The term 'main-sequence' is not an absolute 'temporal' interpretation of a typical star. i.e. they do not all start in the top left and work their way down the main-sequence line to the bottom right of the H-R diagram as an evolution.
The H-R diagram is a distribution plot - a snapshot of observation of all stars taken in an almost infinitely small scale of time compared with the life time of a star. It simply plots the distribution of stars based on what is observed of their brightness and surface temperature.
(Think of it like taking a snapshot of all the aircraft in the world. Most would be either on the ground clustered at airports or in the air.)
However, there is a strong correlation between the mass of the star and it's position on the H-R diagram. It's also the mass of a star which is the greatest factor in determining the actual temporal evolution of that star. There is also a correlation between the life-span of a star and it's position on the H-R diagram. It's the mixing/transposing of these facts where many people confuse the interpretation of the H-R diagram.
Blue stars (progenitors of Blue-Supergiants) are only considered very rare main sequence. They are hot, bright and short lived. i.e. the population density of these stars does not occupy the dense population defining main-sequence other than at the limits of the distribution pattern. Although the dividing line on the Hertspung -Russell diagram looks small, they are actually well differentiated because the luminosity scale is logarithmic.
This is what wiki has to say:
" O type main sequence stars and the most massive of the B type blue-white stars become supergiants. Because of their extreme masses they have short lifespans of 30 million years down to a few hundred thousand years.
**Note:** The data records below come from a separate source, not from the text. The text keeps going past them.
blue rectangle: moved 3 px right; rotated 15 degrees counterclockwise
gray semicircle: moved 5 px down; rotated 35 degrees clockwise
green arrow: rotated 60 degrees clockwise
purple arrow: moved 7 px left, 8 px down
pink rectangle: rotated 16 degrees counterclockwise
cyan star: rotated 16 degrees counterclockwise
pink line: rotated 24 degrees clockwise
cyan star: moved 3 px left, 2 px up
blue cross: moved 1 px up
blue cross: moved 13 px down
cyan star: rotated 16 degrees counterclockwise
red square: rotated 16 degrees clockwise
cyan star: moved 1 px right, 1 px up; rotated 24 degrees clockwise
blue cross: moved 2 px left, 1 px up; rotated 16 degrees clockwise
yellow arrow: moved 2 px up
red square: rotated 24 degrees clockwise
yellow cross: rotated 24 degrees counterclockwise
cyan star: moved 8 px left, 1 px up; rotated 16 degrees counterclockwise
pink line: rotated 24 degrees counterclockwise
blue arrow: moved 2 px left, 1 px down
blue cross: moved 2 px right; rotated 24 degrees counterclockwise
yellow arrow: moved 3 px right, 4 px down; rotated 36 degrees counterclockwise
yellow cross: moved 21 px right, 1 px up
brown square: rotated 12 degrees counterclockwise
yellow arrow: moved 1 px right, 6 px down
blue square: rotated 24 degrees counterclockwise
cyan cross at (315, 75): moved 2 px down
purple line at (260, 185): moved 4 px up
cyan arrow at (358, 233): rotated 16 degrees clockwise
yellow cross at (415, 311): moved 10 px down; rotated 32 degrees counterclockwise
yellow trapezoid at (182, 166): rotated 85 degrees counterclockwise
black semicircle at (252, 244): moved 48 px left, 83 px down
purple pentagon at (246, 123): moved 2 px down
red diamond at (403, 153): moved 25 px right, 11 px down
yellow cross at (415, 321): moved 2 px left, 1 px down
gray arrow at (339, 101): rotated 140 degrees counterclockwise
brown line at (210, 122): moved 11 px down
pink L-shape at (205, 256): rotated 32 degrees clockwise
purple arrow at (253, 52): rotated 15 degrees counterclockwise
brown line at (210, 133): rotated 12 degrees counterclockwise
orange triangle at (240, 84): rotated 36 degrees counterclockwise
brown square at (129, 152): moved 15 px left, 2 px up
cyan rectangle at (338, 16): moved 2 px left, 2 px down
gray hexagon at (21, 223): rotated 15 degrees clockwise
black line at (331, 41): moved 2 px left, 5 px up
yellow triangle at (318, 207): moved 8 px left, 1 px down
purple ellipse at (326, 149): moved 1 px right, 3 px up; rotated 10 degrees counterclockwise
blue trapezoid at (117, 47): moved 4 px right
[3] They are mainly observed in young galactic structures such as
open clusters, the arms of
spiral galaxies, and in
irregular galaxies. They are less abundant in spiral galaxy bulges, and are rarely observed in
elliptical galaxies, or
globular clusters, which are composed mainly of old stars.Supergiants develop when massive main sequence stars run out of hydrogen in their cores. They then start to expand, just like lower mass stars, but unlike lower mass stars, they begin to fuse helium in the core almost immediately. This means that they do not increase their luminosity as dramatically as lower mass stars and they progress nearly horizontally across the HR diagram to become red supergiants. Also unlike lower mass stars, red supergiants are massive enough to fuse elements heavier than helium so they do not puff off their atmospheres as planetary nebulae when their helium becomes depleted. Furthermore, they cannot lose enough mass to form a white dwarf, so will leave behind a neutron stars or black hole remnant, usually after a core collapse supernova explosion.
Stars more massive than about 40M
☉ cannot expand into a red supergiant. They burn too quickly and lose their outer layers too quickly, so they reach the blue supergiant stage, or perhaps yellow hypergiant, and then return to become hotter stars. The most massive stars, above about 100M
☉, hardly move at all from their position as O main sequence stars. These stars convect so efficiently that they mix hydrogen from the surface right down to the core. They continue to fuse hydrogen until it is almost entirely depleted throughout the star, then very rapidly evolve through a series of stages of very similar hot and luminous stars, If supergiants, slash stars, WNh stars, WN stars, and possibly WC or WO stars. They are expected to explode as supernovae but it is not clear how far they evolve before this happens. The existence of these supergiants still burning hydrogen in their cores may necessitate a slightly more complex definition of supergiant: a massive star with increased size and luminosity due to fusion products building up, but still with some hydrogen remaining."